Photo by Daian Gan Pexels

Author's note: what color is nothing? was the prompt that led me to this rabbit hole. I'm not sure what I want to do with this. I am thinking I would like to know what unexpected lessons others have learned about themselves through teachers. I feel like the dumb girly is a different piece or I need to weave it better into the end in order to justify the space I give to the dumb girly thing. 


In 7th grade art class, Ms. Glazer taught us about mixing water colors, the color wheel and the potential of water. She also told me that I was not an artist. It stopped my random doodling on the margins of my Holly Hobbie journal. It made me hesitant when I had to take industrial arts in 8th grade because we had to design a t-shirt for silk screening. How do I design on silkscreen when I have lost the ability to art? 

Despite my lack of talent in art, I did remember that black can represent the presence of all colors. White is colorless. But at the end of the semester, what I really learned is that unlike black and white, when you try to mix any of the colors that you are not supposed to mix, you get poop brown. Brown like the mud pies I used to make under my grandfather's mango trees. Poop brown me. 

In my 9th grade news writing class, Mr. Bass talked about black ink as one of the colors needed to create other colors, so in printing, black is crucial and necessary.  Mr. Bass was my only African American teacher. He taught my law class in high school, made up of mostly boys and three of us girls. He would be talking about a brief and questioning us as he shuffled back and forth alongside our rows. Whenever he called one of us girls he would say, "come on dumb girly, show them what you got." His class made me wake up extra early to prepare for his class so that I would not be a dumb girly, but every day, he would greet me at the door with hey dumb girly! I learned about oxymorons from Mr. Bass like necessary blackness and powerful dumb girlies.

But in physics with Mr. Bailey, he taught us that in the light spectrum, black is the absence of color while white is the presence of all colors, a result of the scattering and reflection of the full light spectrum. That knowledge did not help me in physics. I could not figure out  how to make the math of physics as magic as light spectrum rainbow refractions in my brain. 
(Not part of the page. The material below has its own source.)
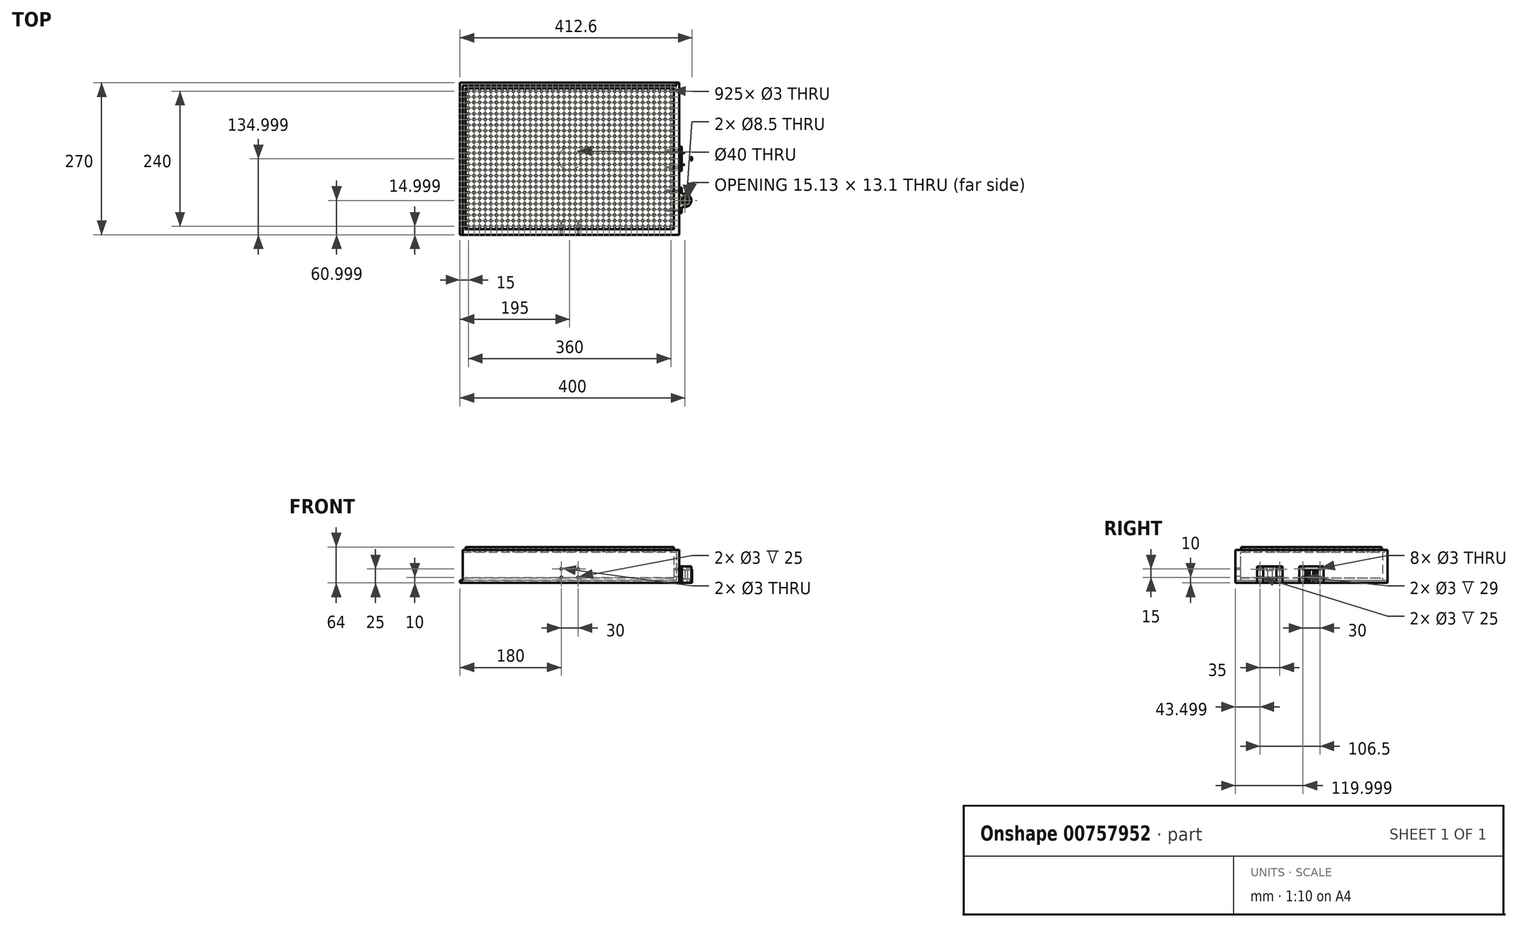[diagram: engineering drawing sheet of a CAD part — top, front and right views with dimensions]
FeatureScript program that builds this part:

What Mr. Bailey did was to help me see that I am an artist on white paper that holds the endless "full light spectrum" of possibilities for words and word play that is art. From Ms. Glazer I learned about being specifically descriptive about color. Is the ripe mango on my grandfather's tree orange, no it's more than just orange, but a dusting of cinnabar to make it more earthy and I get vermillion. The specific words and the intentions of a well chosen word put on the white paper was my own way to paint through joy and loss, laughter and angst. From Mr. Bass I learned that this kind of art is in black print. I do not need to play with fonts or write in gel colored pens. The words itself make up the art. The black ink makes it permanent and is a nice interplay with intentional white spaces that take as much planning and breath control as the words. That too is the ability to art.